Maybe I don't quite understand what a trajectory planner is. To me, it should have tools for constructing circles and splines, etc. What is the point of it if I can indeed calculate the circle myself and use Ruckig?

@Andrew,

Here is the scurve doing 100 segments:

Hmm, it looks like this is coming to zero velocity and acceleration at the end of each segment instead of getting up to the highest velocity the segment can get to, and the next segment starting from that velocity.

I think I've fixed all the bugs that I know about so far. Here are 100 randomly generated segments. Some places look like sharp edges, but it's just scale. When zoomed in they are all smooth s-curves.

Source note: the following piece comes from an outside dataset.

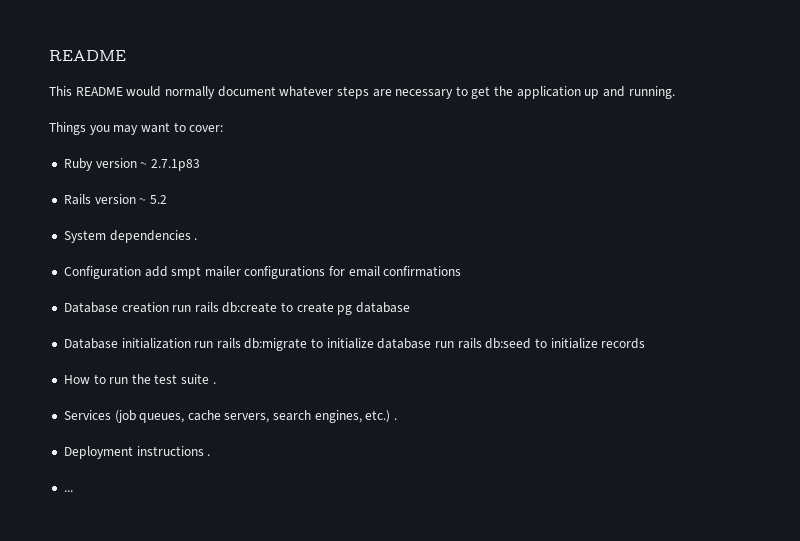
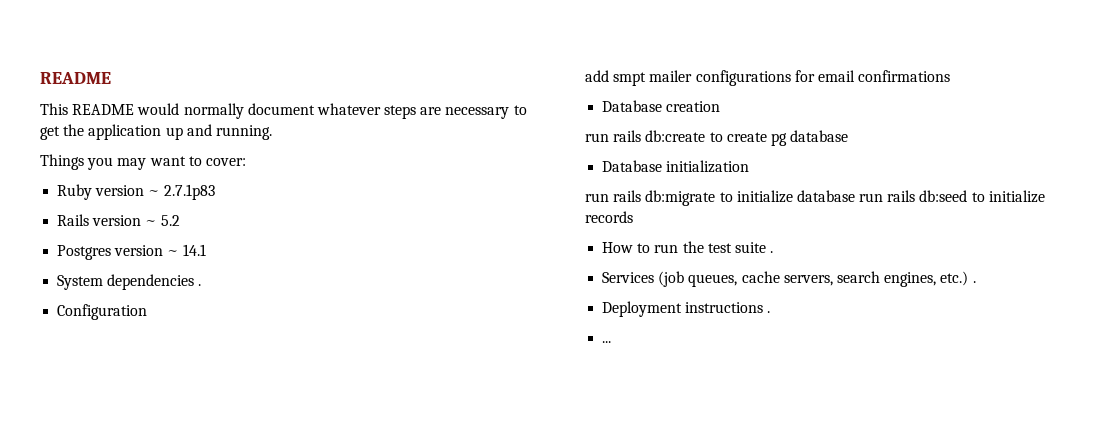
(167, 199) none -> [57,244,206,260] // Postgres version ~ 14.1
(141, 272) none -> (148, 312) //
(169, 307) none -> (721, 106) //
(191, 343) none -> (750, 166) //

I'm pretty sure this can also be used for velocity mode and jogging too. The more expensive functions take about 5200ns, and the ones that would be needed for jogging take about 1200ns. I was thinking though. Isn't using s-curves for jogging kind of pointless? You're not cutting anything while jogging, and if you are, you're cutting straight lines, so there is no benefit, just added complications.

 

@Andrew,

Nice work!

With scurve jogging you can jog faster because you can use higher acc profile. But its problably also
more dangerous jogging at such high speeds.

For a servo driven machine with a lot off mass, scurve jogging will be a used more often as it reduces
machine shocks, cq inertia.

But indeed if you jog normal speeds, trapezium jogging is fine, and in practical sence, it feels
more direct.

Hmm, it looks like this is coming to zero velocity and acceleration at the end of each segment instead of getting up to the highest velocity the segment can get to, and the next segment starting from that velocity.
Ahh ok.

I modified the example to do 100 x 1 inch segments without stopping in between.
It works ok.

@Rosalyk,

And I wonder why this planner is needed at all if I still have to calculate the circle myself.
Yes, that's work of the planner. It should at least work with lines & arcs.

 

Well, it turned out that even the most advanced MoveIT can't handle circular interpolation on its own. Need to write the math yourself. Tomorrow, I will try to write the math myself + Ruckig, with the only difference being that I will use complex numbers.
P.S. There was a scientist named Steinmetz who studied alternating current and used complex numbers instead of trigonometry in his manuscripts, which earned him the title of academician.

TheRoslyak wrote:

Well, it turned out that even the most advanced MoveIT can't handle circular interpolation on its own. Need to write the math yourself. Tomorrow, I will try to write the math myself + Ruckig, with the only difference being that I will use complex numbers.
P.S. There was a scientist named Steinmetz who studied alternating current and used complex numbers instead of trigonometry in his manuscripts, which earned him the title of academician.
 

When I was trying out ruckig the problem that I came across was when you give it a set of constraints and a start and end position, it would create the trajectory and satisfy the constraints, but it would overshoot the end point and then move backwards to it. I'm not sure if I was just overlooking something and there are ways to have more control. It seems like its made to get from point A to point B as fast as possible with no restriction that it has to stay on a line segment connecting A and B. There is a paid version with waypoints, but I don't think that really solves the problem. It sounds like you want to generate an exact path and then move along that path while satisfying jerk, acceleration, and velocity constraints.

Yes, I understand what you mean. At first, it seemed to me that examples 4 and 5 in the Ruckig library were free implementations, but it turned out that they are for the pro version. However, I still managed to implement circular interpolation with maximum accuracy. I created an algorithm that calculates the next point on the circle before sending it. And it turned out that this works without any issues!

Right now, as a test, I made a program that creates a circle with a given radius. Overall, I am satisfied with the result. For now, I will continue to move forward. In general, I have a working solution that does not relate to LinuxCNC and is free from many of its drawbacks.